Index: config/i386/i386.md
===================================================================
--- config/i386/i386.md	(revision 198933)
+++ config/i386/i386.md	(working copy)
@@ -17041,21 +17041,18 @@ 
   [(prefetch (match_operand 0 "address_operand")
 	     (match_operand:SI 1 "const_int_operand")
 	     (match_operand:SI 2 "const_int_operand"))]
-  "TARGET_PREFETCH_SSE || TARGET_3DNOW"
+  "TARGET_PREFETCH_SSE || TARGET_PRFCHW"
 {
-  int rw = INTVAL (operands[1]);
+  bool write = INTVAL (operands[1]) != 0;
   int locality = INTVAL (operands[2]);
 
-  gcc_assert (rw == 0 || rw == 1);
   gcc_assert (IN_RANGE (locality, 0, 3));
 
-  if (TARGET_PRFCHW && rw)
-    operands[2] = GEN_INT (3);
   /* Use 3dNOW prefetch in case we are asking for write prefetch not
      supported by SSE counterpart or the SSE prefetch is not available
      (K6 machines).  Otherwise use SSE prefetch as it allows specifying
      of locality.  */
-  else if (TARGET_3DNOW && (!TARGET_PREFETCH_SSE || rw))
+  if (TARGET_PRFCHW && (write || !TARGET_PREFETCH_SSE))

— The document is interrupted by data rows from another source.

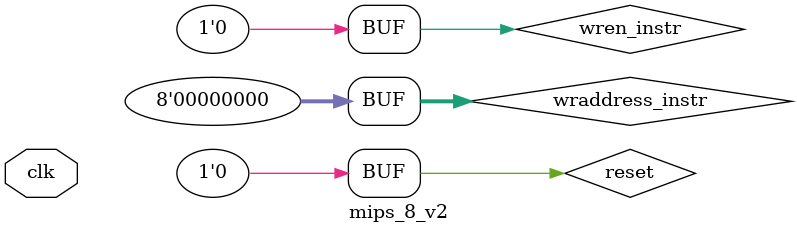
<source format=v>
module mips_8_v2(
	input clk
);
wire reset = 1'b0;

wire [31:0] command, data_instr;
wire [7:0] 	address_instr, wraddress_instr = 8'b0;
wire 			rden_instr, wren_instr = 1'b0;

wire        wren_dm, rden_dm;
wire [7:0]  wraddress_dm, rdaddress_dm;
wire [7:0] write_data_dm, read_data_dm;

inctructions im (
		.clock(clk),
		
		.wren(wren_instr),
		.wraddress(wraddress_instr),
		.data(data_instr),
		
		.rden(rden_instr),
		.rdaddress(address_instr),
		.q(command));
		
cpu cpu(
		.clk(clk),
		.reset(reset),
		//для памяти програм
		.rden(rden_instr),
		.address(address_instr),
		.command(command),
		// чтение из памяти данных
		.rden_dm(rden_dm),
		.rdaddress_dm(rdaddress_dm),
		.read_data_dm(read_data_dm),
		// сапись в память данных
		.wren_dm(wren_dm),
		.wraddress_dm(wraddress_dm),
		.write_data_dm(write_data_dm)
		);
		
data dm(
		.clock(clk),
		
		.wren(wren_dm),
		.wraddress(wraddress_dm),
		.data(write_data_dm),
		
		.rden(rden_dm),
		.rdaddress(rdaddress_dm),
		.q(read_data_dm));
endmodule

</source>
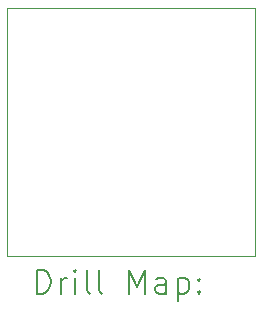
<source format=gbr>
%TF.GenerationSoftware,KiCad,Pcbnew,7.0.9-1.fc39*%
%TF.CreationDate,2023-12-29T10:15:17-08:00*%
%TF.ProjectId,aekii-m3501,61656b69-692d-46d3-9335-30312e6b6963,rev?*%
%TF.SameCoordinates,Original*%
%TF.FileFunction,Drillmap*%
%TF.FilePolarity,Positive*%
%FSLAX45Y45*%
G04 Gerber Fmt 4.5, Leading zero omitted, Abs format (unit mm)*
G04 Created by KiCad (PCBNEW 7.0.9-1.fc39) date 2023-12-29 10:15:17*
%MOMM*%
%LPD*%
G01*
G04 APERTURE LIST*
%ADD10C,0.100000*%
%ADD11C,0.200000*%
G04 APERTURE END LIST*
D10*
X10000000Y-10000000D02*
X12100000Y-10000000D01*
X12100000Y-12100000D01*
X10000000Y-12100000D01*
X10000000Y-10000000D01*
D11*
X10255777Y-12416484D02*
X10255777Y-12216484D01*
X10255777Y-12216484D02*
X10303396Y-12216484D01*
X10303396Y-12216484D02*
X10331967Y-12226008D01*
X10331967Y-12226008D02*
X10351015Y-12245055D01*
X10351015Y-12245055D02*
X10360539Y-12264103D01*
X10360539Y-12264103D02*
X10370063Y-12302198D01*
X10370063Y-12302198D02*
X10370063Y-12330769D01*
X10370063Y-12330769D02*
X10360539Y-12368865D01*
X10360539Y-12368865D02*
X10351015Y-12387912D01*
X10351015Y-12387912D02*
X10331967Y-12406960D01*
X10331967Y-12406960D02*
X10303396Y-12416484D01*
X10303396Y-12416484D02*
X10255777Y-12416484D01*
X10455777Y-12416484D02*
X10455777Y-12283150D01*
X10455777Y-12321246D02*
X10465301Y-12302198D01*
X10465301Y-12302198D02*
X10474824Y-12292674D01*
X10474824Y-12292674D02*
X10493872Y-12283150D01*
X10493872Y-12283150D02*
X10512920Y-12283150D01*
X10579586Y-12416484D02*
X10579586Y-12283150D01*
X10579586Y-12216484D02*
X10570063Y-12226008D01*
X10570063Y-12226008D02*
X10579586Y-12235531D01*
X10579586Y-12235531D02*
X10589110Y-12226008D01*
X10589110Y-12226008D02*
X10579586Y-12216484D01*
X10579586Y-12216484D02*
X10579586Y-12235531D01*
X10703396Y-12416484D02*
X10684348Y-12406960D01*
X10684348Y-12406960D02*
X10674824Y-12387912D01*
X10674824Y-12387912D02*
X10674824Y-12216484D01*
X10808158Y-12416484D02*
X10789110Y-12406960D01*
X10789110Y-12406960D02*
X10779586Y-12387912D01*
X10779586Y-12387912D02*
X10779586Y-12216484D01*
X11036729Y-12416484D02*
X11036729Y-12216484D01*
X11036729Y-12216484D02*
X11103396Y-12359341D01*
X11103396Y-12359341D02*
X11170063Y-12216484D01*
X11170063Y-12216484D02*
X11170063Y-12416484D01*
X11351015Y-12416484D02*
X11351015Y-12311722D01*
X11351015Y-12311722D02*
X11341491Y-12292674D01*
X11341491Y-12292674D02*
X11322443Y-12283150D01*
X11322443Y-12283150D02*
X11284348Y-12283150D01*
X11284348Y-12283150D02*
X11265301Y-12292674D01*
X11351015Y-12406960D02*
X11331967Y-12416484D01*
X11331967Y-12416484D02*
X11284348Y-12416484D01*
X11284348Y-12416484D02*
X11265301Y-12406960D01*
X11265301Y-12406960D02*
X11255777Y-12387912D01*
X11255777Y-12387912D02*
X11255777Y-12368865D01*
X11255777Y-12368865D02*
X11265301Y-12349817D01*
X11265301Y-12349817D02*
X11284348Y-12340293D01*
X11284348Y-12340293D02*
X11331967Y-12340293D01*
X11331967Y-12340293D02*
X11351015Y-12330769D01*
X11446253Y-12283150D02*
X11446253Y-12483150D01*
X11446253Y-12292674D02*
X11465301Y-12283150D01*
X11465301Y-12283150D02*
X11503396Y-12283150D01*
X11503396Y-12283150D02*
X11522443Y-12292674D01*
X11522443Y-12292674D02*
X11531967Y-12302198D01*
X11531967Y-12302198D02*
X11541491Y-12321246D01*
X11541491Y-12321246D02*
X11541491Y-12378388D01*
X11541491Y-12378388D02*
X11531967Y-12397436D01*
X11531967Y-12397436D02*
X11522443Y-12406960D01*
X11522443Y-12406960D02*
X11503396Y-12416484D01*
X11503396Y-12416484D02*
X11465301Y-12416484D01*
X11465301Y-12416484D02*
X11446253Y-12406960D01*
X11627205Y-12397436D02*
X11636729Y-12406960D01*
X11636729Y-12406960D02*
X11627205Y-12416484D01*
X11627205Y-12416484D02*
X11617682Y-12406960D01*
X11617682Y-12406960D02*
X11627205Y-12397436D01*
X11627205Y-12397436D02*
X11627205Y-12416484D01*
X11627205Y-12292674D02*
X11636729Y-12302198D01*
X11636729Y-12302198D02*
X11627205Y-12311722D01*
X11627205Y-12311722D02*
X11617682Y-12302198D01*
X11617682Y-12302198D02*
X11627205Y-12292674D01*
X11627205Y-12292674D02*
X11627205Y-12311722D01*
M02*

</source>
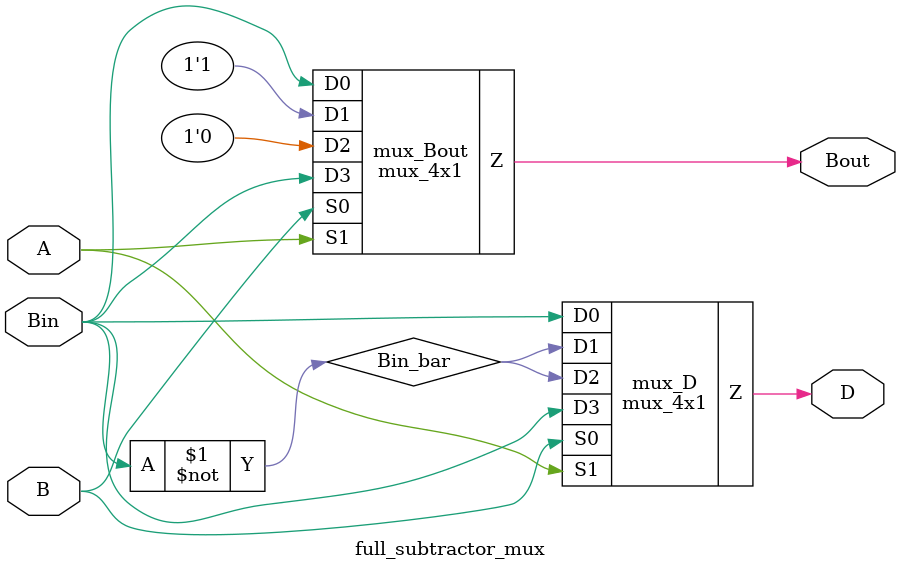
<source format=v>
module mux_4x1 (
    output reg Z,
    input D0, D1, D2, D3,
    input S0, S1
);

always @(D0 or D1 or D2 or D3 or S0 or S1) 
begin case ({S1, S0})
        2'b00: Z = D0;
        2'b01: Z = D1;
        2'b10: Z = D2;
        2'b11: Z = D3;
        default: Z = 1'bx;
    endcase
end

endmodule


module full_subtractor_mux (
    output D, Bout,
    input A, B, Bin
);

wire Bin_bar;
assign Bin_bar = ~Bin;

// Mux for Difference (D) output
mux_4x1 mux_D (
    .Z(D),
    .D0(Bin),       
    .D1(Bin_bar),   
    .D2(Bin_bar),   
    .D3(Bin),       
    .S0(B),
    .S1(A)
);

// Mux for Borrow Out (Bout) output
mux_4x1 mux_Bout (
    .Z(Bout),
    .D0(Bin),     
    .D1(1'b1),    
    .D2(1'b0),   
    .D3(Bin),     
    .S0(B),
    .S1(A)
);

endmodule
</source>
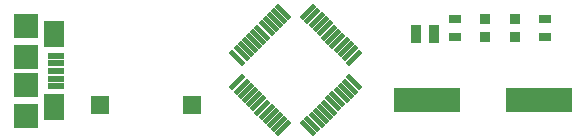
<source format=gbr>
%TF.GenerationSoftware,Altium Limited,Altium Designer,21.4.1 (30)*%
G04 Layer_Color=8421504*
%FSLAX45Y45*%
%MOMM*%
%TF.SameCoordinates,07A852E0-A263-4F49-A737-320A16F82769*%
%TF.FilePolarity,Positive*%
%TF.FileFunction,Paste,Top*%
%TF.Part,Single*%
G01*
G75*
%TA.AperFunction,SMDPad,CuDef*%
%ADD43R,0.90000X0.90000*%
%ADD44R,1.00000X0.70000*%
G04:AMPARAMS|DCode=51|XSize=1.575mm|YSize=0.4mm|CornerRadius=0mm|HoleSize=0mm|Usage=FLASHONLY|Rotation=225.000|XOffset=0mm|YOffset=0mm|HoleType=Round|Shape=Rectangle|*
%AMROTATEDRECTD51*
4,1,4,0.41543,0.69827,0.69827,0.41543,-0.41543,-0.69827,-0.69827,-0.41543,0.41543,0.69827,0.0*
%
%ADD51ROTATEDRECTD51*%

G04:AMPARAMS|DCode=52|XSize=1.575mm|YSize=0.4mm|CornerRadius=0mm|HoleSize=0mm|Usage=FLASHONLY|Rotation=315.000|XOffset=0mm|YOffset=0mm|HoleType=Round|Shape=Rectangle|*
%AMROTATEDRECTD52*
4,1,4,-0.69827,0.41543,-0.41543,0.69827,0.69827,-0.41543,0.41543,-0.69827,-0.69827,0.41543,0.0*
%
%ADD52ROTATEDRECTD52*%

%TA.AperFunction,ConnectorPad*%
%ADD53R,1.45000X0.50000*%
%TA.AperFunction,SMDPad,CuDef*%
%ADD54R,2.00000X2.00000*%
%TA.AperFunction,ConnectorPad*%
%ADD55R,1.70000X2.20000*%
%TA.AperFunction,SMDPad,CuDef*%
%ADD56R,1.60000X1.50000*%
%ADD57R,0.90000X1.60000*%
%ADD58R,5.60000X2.10000*%
D43*
X6553200Y4113600D02*
D03*
X6807200Y4112400D02*
D03*
Y3962400D02*
D03*
X6553200Y3963600D02*
D03*
D44*
X7061200Y3963600D02*
D03*
X6299200Y4113600D02*
D03*
X7061200D02*
D03*
X6299200Y3963600D02*
D03*
D51*
X5447126Y3788217D02*
D03*
X5411771Y3823573D02*
D03*
X5376415Y3858928D02*
D03*
X5341060Y3894284D02*
D03*
X5305705Y3929639D02*
D03*
X5270349Y3964994D02*
D03*
X5234994Y4000349D02*
D03*
X5199639Y4035705D02*
D03*
X5164284Y4071060D02*
D03*
X5128928Y4106415D02*
D03*
X5093573Y4141771D02*
D03*
X5058217Y4177126D02*
D03*
X4458874Y3577783D02*
D03*
X4494229Y3542427D02*
D03*
X4529585Y3507072D02*
D03*
X4564940Y3471716D02*
D03*
X4600295Y3436361D02*
D03*
X4635651Y3401006D02*
D03*
X4671006Y3365651D02*
D03*
X4706361Y3330295D02*
D03*
X4741716Y3294940D02*
D03*
X4777072Y3259585D02*
D03*
X4812427Y3224229D02*
D03*
X4847783Y3188874D02*
D03*
D52*
Y4177126D02*
D03*
X4812427Y4141771D02*
D03*
X4777072Y4106415D02*
D03*
X4741716Y4071060D02*
D03*
X4706361Y4035705D02*
D03*
X4671006Y4000349D02*
D03*
X4635651Y3964994D02*
D03*
X4600295Y3929639D02*
D03*
X4564940Y3894284D02*
D03*
X4529585Y3858928D02*
D03*
X4494229Y3823573D02*
D03*
X4458874Y3788217D02*
D03*
X5058217Y3188874D02*
D03*
X5093573Y3224229D02*
D03*
X5128928Y3259585D02*
D03*
X5164284Y3294940D02*
D03*
X5199639Y3330295D02*
D03*
X5234994Y3365651D02*
D03*
X5270349Y3401006D02*
D03*
X5305705Y3436361D02*
D03*
X5341060Y3471716D02*
D03*
X5376415Y3507072D02*
D03*
X5411771Y3542427D02*
D03*
X5447126Y3577783D02*
D03*
D53*
X2922000Y3806000D02*
D03*
Y3611000D02*
D03*
Y3546000D02*
D03*
Y3741000D02*
D03*
Y3676000D02*
D03*
D54*
X2667000Y3296000D02*
D03*
Y4056000D02*
D03*
Y3556000D02*
D03*
Y3796000D02*
D03*
D55*
X2909500Y3366000D02*
D03*
Y3986000D02*
D03*
D56*
X4073000Y3388360D02*
D03*
X3293000D02*
D03*
D57*
X6124080Y3987800D02*
D03*
X5974080D02*
D03*
D58*
X7015500Y3429000D02*
D03*
X6065500D02*
D03*
%TF.MD5,e5a067ba8a2203a08fa0872c5b5a40e6*%
M02*

</source>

     operands[2] = GEN_INT (3);
   else
     operands[1] = const0_rtx;
@@ -17086,7 +17083,7 @@ 
   [(prefetch (match_operand 0 "address_operand" "p")
 	     (match_operand:SI 1 "const_int_operand" "n")
 	     (const_int 3))]
-  "TARGET_3DNOW || TARGET_PRFCHW"
+  "TARGET_PRFCHW"
 {
   if (INTVAL (operands[1]) == 0)
     return "prefetch\t%a0";